(TASK BRIEF)
Transcribe the full text on the infectious origin of the anti-phospholipid syndrome below, word for word.

(TEXT)
⁂
The Infectious Origin of the Anti-Phospholipid Syndrome

Miri Blank, E. Israeli, Gilad Halpert, R. Cervera

Research output: Chapter in Book/Report/Conference proceedingChapterpeer-review


The anti-phospholipid syndrome (APS) is characterized by the development of thrombosis and pregnancy morbidity (mainly fetal losses) in the presence of anti-phospholipid antibodies (aPLs). These antibodies (Abs) are currently considered to be pathogenic autoantibodies directed mainly against phospholipid-binding proteins such as β2-glycoprotein-I (β2GPI). The factors causing the production of anti-β2GPI Abs remain unidentified, but an association with infectious agents has been reported. Studies of experimental APS models proved that molecular mimicry between β2GPI-related synthetic peptides and structures within bacteria, viruses, tetanus toxoid, and cytomegalovirus is a cause of experimental APS. The explanation of how microbial and viral infections might set off APS must take into account bystander activation, altered self-molecular changes, and a second hit, in addition to molecular mimicry. Basically, all individuals seem to harbor potentially autoreactive lymphocytes and Abs due to clonal escape as part of innate immunity. These cells or Abs remain innocuous unless activated by a pro-inflammatory microenvironment and/or a second hit on the proper genetic and epigenetic background. Herein, we discuss the association of aPLs in an infectious state, molecular mimicry as a proposed cause for the development of APS, and the contribution of databases to this topic.
⁂
(DATA SUPPLIED)
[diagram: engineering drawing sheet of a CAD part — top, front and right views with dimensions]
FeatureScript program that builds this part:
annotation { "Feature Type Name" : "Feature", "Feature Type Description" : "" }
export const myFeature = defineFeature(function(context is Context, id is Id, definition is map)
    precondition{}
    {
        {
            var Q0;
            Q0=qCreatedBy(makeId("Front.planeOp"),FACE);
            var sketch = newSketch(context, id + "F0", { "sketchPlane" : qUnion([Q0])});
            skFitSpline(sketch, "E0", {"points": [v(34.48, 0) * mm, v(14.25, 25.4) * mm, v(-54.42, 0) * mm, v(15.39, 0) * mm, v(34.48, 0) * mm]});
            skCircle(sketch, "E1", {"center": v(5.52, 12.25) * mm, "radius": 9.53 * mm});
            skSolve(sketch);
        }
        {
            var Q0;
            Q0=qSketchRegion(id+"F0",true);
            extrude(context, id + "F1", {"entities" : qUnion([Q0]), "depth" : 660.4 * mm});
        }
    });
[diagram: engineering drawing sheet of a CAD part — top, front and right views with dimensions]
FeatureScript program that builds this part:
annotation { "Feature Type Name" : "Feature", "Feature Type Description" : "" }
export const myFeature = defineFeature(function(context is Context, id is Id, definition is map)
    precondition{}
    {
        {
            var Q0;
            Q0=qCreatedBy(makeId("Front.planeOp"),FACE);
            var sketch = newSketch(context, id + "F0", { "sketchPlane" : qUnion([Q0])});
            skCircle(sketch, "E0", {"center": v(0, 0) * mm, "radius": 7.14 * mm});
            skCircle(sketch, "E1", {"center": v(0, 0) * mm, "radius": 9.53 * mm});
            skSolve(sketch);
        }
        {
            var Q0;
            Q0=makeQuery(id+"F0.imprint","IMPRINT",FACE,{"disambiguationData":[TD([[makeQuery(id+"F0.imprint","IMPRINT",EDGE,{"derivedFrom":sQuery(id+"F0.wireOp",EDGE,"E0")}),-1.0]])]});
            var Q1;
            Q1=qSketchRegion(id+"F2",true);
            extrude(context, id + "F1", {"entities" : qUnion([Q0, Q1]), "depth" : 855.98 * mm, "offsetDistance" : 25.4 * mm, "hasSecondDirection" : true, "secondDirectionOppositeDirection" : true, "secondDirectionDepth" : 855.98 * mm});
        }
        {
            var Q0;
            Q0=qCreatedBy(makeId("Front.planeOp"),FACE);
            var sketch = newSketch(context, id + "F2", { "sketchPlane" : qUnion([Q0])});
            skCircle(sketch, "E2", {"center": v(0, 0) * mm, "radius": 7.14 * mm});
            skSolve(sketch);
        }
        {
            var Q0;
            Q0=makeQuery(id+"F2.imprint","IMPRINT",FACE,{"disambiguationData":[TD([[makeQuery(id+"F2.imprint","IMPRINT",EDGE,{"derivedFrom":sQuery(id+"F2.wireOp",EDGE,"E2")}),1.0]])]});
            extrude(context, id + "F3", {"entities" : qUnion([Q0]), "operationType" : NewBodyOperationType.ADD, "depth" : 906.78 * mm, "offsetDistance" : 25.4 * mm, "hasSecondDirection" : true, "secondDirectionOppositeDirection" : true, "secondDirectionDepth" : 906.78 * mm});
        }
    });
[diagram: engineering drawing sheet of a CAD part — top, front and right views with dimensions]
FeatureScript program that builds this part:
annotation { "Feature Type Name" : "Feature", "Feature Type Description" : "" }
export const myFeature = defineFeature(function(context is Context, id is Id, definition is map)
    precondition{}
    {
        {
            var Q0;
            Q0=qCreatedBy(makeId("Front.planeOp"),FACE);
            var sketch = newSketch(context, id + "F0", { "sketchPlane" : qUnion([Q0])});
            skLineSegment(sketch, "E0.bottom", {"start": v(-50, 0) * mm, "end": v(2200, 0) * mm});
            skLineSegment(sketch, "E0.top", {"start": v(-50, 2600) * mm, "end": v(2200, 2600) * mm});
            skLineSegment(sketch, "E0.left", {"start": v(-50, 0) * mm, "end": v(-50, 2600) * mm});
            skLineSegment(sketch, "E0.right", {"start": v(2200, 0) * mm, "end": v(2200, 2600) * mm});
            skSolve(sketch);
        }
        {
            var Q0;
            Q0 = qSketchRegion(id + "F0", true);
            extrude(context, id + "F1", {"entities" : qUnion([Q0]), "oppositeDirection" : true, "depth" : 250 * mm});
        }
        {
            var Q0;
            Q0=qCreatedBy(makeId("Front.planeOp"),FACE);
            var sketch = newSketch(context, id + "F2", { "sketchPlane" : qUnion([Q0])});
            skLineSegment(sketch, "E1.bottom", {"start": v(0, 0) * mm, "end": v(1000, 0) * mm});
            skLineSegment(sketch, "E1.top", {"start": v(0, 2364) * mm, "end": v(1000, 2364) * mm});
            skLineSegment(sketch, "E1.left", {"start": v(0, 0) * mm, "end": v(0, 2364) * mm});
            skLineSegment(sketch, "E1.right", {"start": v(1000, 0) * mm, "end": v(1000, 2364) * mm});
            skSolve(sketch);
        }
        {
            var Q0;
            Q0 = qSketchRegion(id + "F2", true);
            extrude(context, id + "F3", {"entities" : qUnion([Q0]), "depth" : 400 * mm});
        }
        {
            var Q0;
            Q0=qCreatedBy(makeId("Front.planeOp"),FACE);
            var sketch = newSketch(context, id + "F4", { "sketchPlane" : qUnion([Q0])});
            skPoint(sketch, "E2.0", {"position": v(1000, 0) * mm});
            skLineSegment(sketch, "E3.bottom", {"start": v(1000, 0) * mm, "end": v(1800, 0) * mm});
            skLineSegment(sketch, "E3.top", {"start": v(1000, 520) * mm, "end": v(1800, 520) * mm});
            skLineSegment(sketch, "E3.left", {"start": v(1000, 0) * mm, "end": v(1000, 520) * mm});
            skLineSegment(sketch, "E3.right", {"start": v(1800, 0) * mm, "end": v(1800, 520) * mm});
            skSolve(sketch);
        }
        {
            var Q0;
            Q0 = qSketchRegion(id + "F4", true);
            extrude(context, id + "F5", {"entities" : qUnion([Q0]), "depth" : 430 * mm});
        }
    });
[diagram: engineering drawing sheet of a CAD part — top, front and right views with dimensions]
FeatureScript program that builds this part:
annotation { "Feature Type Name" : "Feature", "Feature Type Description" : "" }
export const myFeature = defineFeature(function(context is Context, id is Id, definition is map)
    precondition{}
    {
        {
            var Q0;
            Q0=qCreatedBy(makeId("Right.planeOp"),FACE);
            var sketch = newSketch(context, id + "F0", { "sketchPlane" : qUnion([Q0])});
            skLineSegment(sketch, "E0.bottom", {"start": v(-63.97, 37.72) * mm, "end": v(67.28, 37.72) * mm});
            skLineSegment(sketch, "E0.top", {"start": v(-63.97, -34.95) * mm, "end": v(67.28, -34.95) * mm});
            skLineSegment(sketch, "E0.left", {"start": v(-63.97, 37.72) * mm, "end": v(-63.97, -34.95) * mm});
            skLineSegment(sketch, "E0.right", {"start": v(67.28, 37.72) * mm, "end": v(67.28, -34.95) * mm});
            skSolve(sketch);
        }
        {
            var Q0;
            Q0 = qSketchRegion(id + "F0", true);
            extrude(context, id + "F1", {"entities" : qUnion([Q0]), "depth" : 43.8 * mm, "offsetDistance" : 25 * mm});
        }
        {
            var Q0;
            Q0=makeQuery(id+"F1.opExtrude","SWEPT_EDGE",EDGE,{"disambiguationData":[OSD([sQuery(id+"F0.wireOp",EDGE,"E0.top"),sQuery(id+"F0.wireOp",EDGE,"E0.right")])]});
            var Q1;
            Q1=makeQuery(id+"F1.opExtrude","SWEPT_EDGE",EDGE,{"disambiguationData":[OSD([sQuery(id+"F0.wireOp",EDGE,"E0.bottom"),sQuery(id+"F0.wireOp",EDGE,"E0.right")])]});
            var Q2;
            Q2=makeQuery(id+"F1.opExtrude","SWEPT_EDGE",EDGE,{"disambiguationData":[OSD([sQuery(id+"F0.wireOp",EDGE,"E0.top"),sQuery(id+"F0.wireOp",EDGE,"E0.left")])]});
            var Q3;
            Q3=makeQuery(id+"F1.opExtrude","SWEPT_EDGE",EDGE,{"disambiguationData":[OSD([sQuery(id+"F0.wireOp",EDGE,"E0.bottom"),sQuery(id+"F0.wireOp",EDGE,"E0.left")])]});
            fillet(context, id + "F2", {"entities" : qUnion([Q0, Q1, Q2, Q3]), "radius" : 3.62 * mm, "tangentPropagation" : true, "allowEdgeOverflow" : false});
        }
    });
⁂
(RESULT OF THE TASK)
The Infectious Origin of the Anti-Phospholipid Syndrome

Miri Blank, E. Israeli, Gilad Halpert, R. Cervera

Research output: Chapter in Book/Report/Conference proceedingChapterpeer-review


The anti-phospholipid syndrome (APS) is characterized by the development of thrombosis and pregnancy morbidity (mainly fetal losses) in the presence of anti-phospholipid antibodies (aPLs). These antibodies (Abs) are currently considered to be pathogenic autoantibodies directed mainly against phospholipid-binding proteins such as β2-glycoprotein-I (β2GPI). The factors causing the production of anti-β2GPI Abs remain unidentified, but an association with infectious agents has been reported. Studies of experimental APS models proved that molecular mimicry between β2GPI-related synthetic peptides and structures within bacteria, viruses, tetanus toxoid, and cytomegalovirus is a cause of experimental APS. The explanation of how microbial and viral infections might set off APS must take into account bystander activation, altered self-molecular changes, and a second hit, in addition to molecular mimicry. Basically, all individuals seem to harbor potentially autoreactive lymphocytes and Abs due to clonal escape as part of innate immunity. These cells or Abs remain innocuous unless activated by a pro-inflammatory microenvironment and/or a second hit on the proper genetic and epigenetic background. Herein, we discuss the association of aPLs in an infectious state, molecular mimicry as a proposed cause for the development of APS, and the contribution of databases to this topic.